- TASK INSTRUCTIONS -
Give back the full listing as written. No pictures go with it.

- MATERIAL PROVIDED -
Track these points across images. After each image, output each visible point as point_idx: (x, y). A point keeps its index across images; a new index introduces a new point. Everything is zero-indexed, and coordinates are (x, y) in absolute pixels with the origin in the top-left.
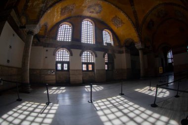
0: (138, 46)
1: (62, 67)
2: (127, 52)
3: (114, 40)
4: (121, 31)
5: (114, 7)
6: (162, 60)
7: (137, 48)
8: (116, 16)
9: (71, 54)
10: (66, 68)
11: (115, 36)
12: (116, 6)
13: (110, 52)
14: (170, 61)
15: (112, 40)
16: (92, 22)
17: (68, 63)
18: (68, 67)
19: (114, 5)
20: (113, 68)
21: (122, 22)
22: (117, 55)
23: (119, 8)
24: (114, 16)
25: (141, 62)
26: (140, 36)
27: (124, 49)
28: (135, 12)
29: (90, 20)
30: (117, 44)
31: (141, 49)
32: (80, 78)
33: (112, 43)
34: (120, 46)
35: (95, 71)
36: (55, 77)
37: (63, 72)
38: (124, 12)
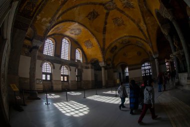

- EXERCISE RESULT -
Track these points across images. After each image, output each visible point as point_idx: (x, y). A point keeps its index across images; a new index introduces a new point. Everything is zero-indexed, and coordinates are (x, y) in absolute pixels with the origin in the top-left.
0: (138, 46)
1: (62, 67)
2: (127, 52)
3: (114, 40)
4: (121, 31)
5: (114, 7)
6: (162, 60)
7: (137, 48)
8: (116, 16)
9: (71, 54)
10: (66, 68)
11: (115, 36)
12: (116, 6)
13: (110, 52)
14: (170, 61)
15: (112, 40)
16: (92, 22)
17: (68, 63)
18: (68, 67)
19: (114, 5)
20: (113, 68)
21: (122, 22)
22: (117, 55)
23: (119, 8)
24: (114, 16)
25: (141, 62)
26: (140, 36)
27: (124, 49)
28: (135, 12)
29: (90, 20)
30: (117, 44)
31: (141, 49)
32: (80, 78)
33: (112, 43)
34: (120, 46)
35: (95, 71)
36: (55, 77)
37: (63, 72)
38: (124, 12)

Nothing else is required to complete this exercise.